• [TASK DETAILS] Copy out the listing below from the line containing "How many bars are there in total?" through the end, keeping every line exactly the same. Leave out the pictures.

*** Begin section ***

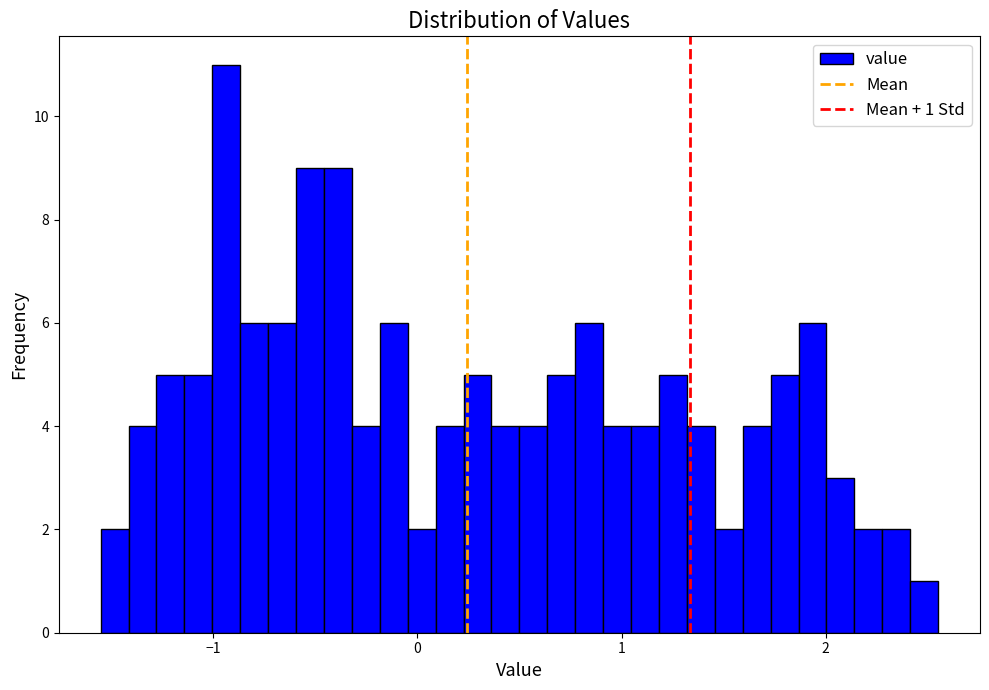

Around what value on the x-axis is the tallest bar? Give the approximate position of its centre, as read against the axis.

-0.9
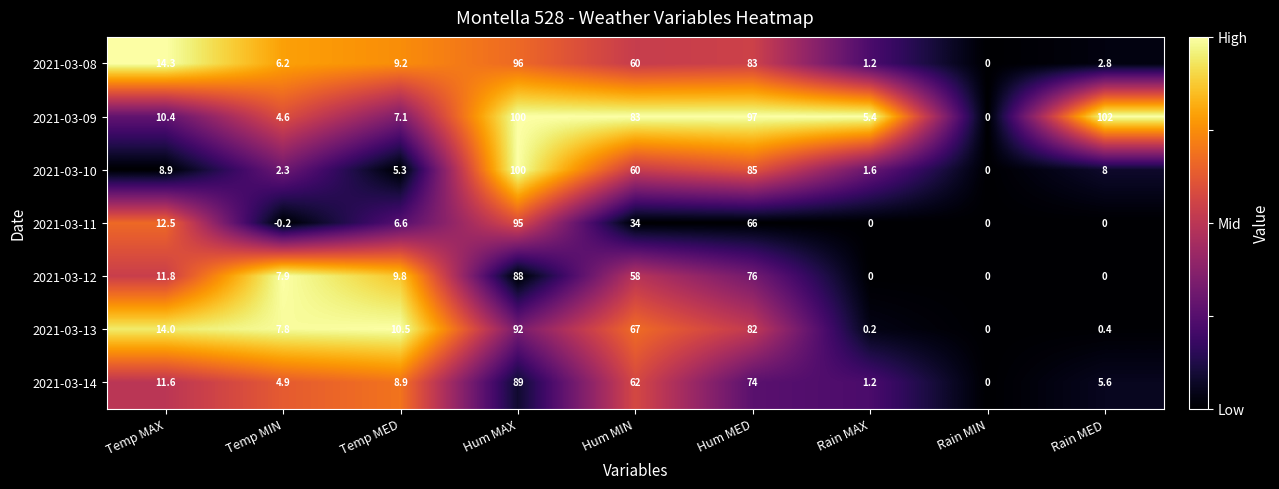

Rank the series by their maximum value, from highest to lowest.

2021-03-09, 2021-03-10, 2021-03-08, 2021-03-11, 2021-03-13, 2021-03-14, 2021-03-12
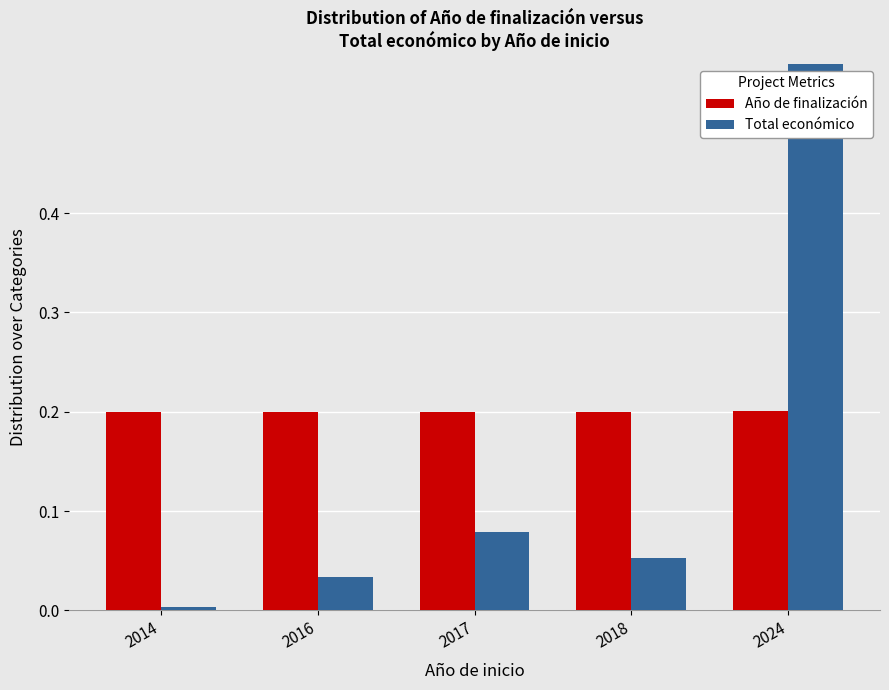

How many bars are there in total?

10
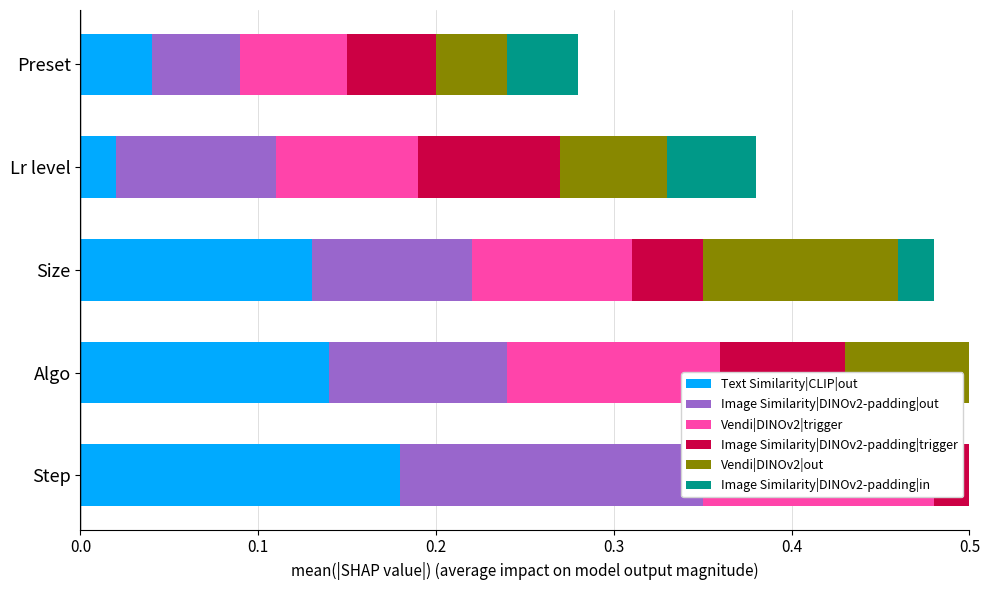

What is the value of the Vendi|DINOv2|trigger bar at the 5th from the left?

0.1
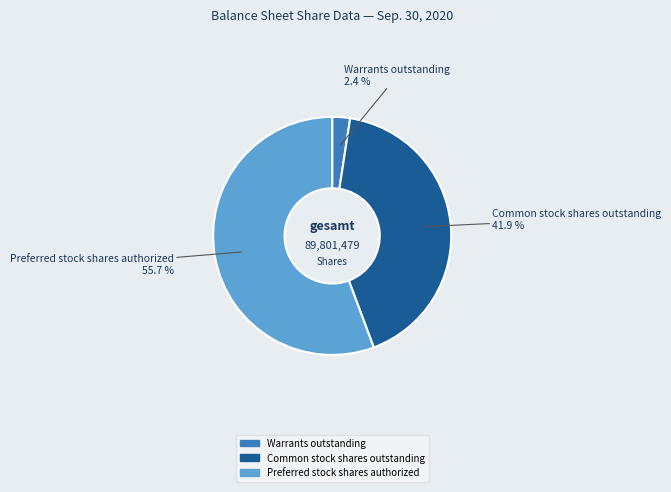

Which slice is the largest?

Preferred stock shares authorized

*** End section ***

• [ANSWER FOR THE TASK]
How many bars are there in total?

10

What is the value of the Vendi|DINOv2|trigger bar at the 5th from the left?

0.1

Which slice is the largest?

Preferred stock shares authorized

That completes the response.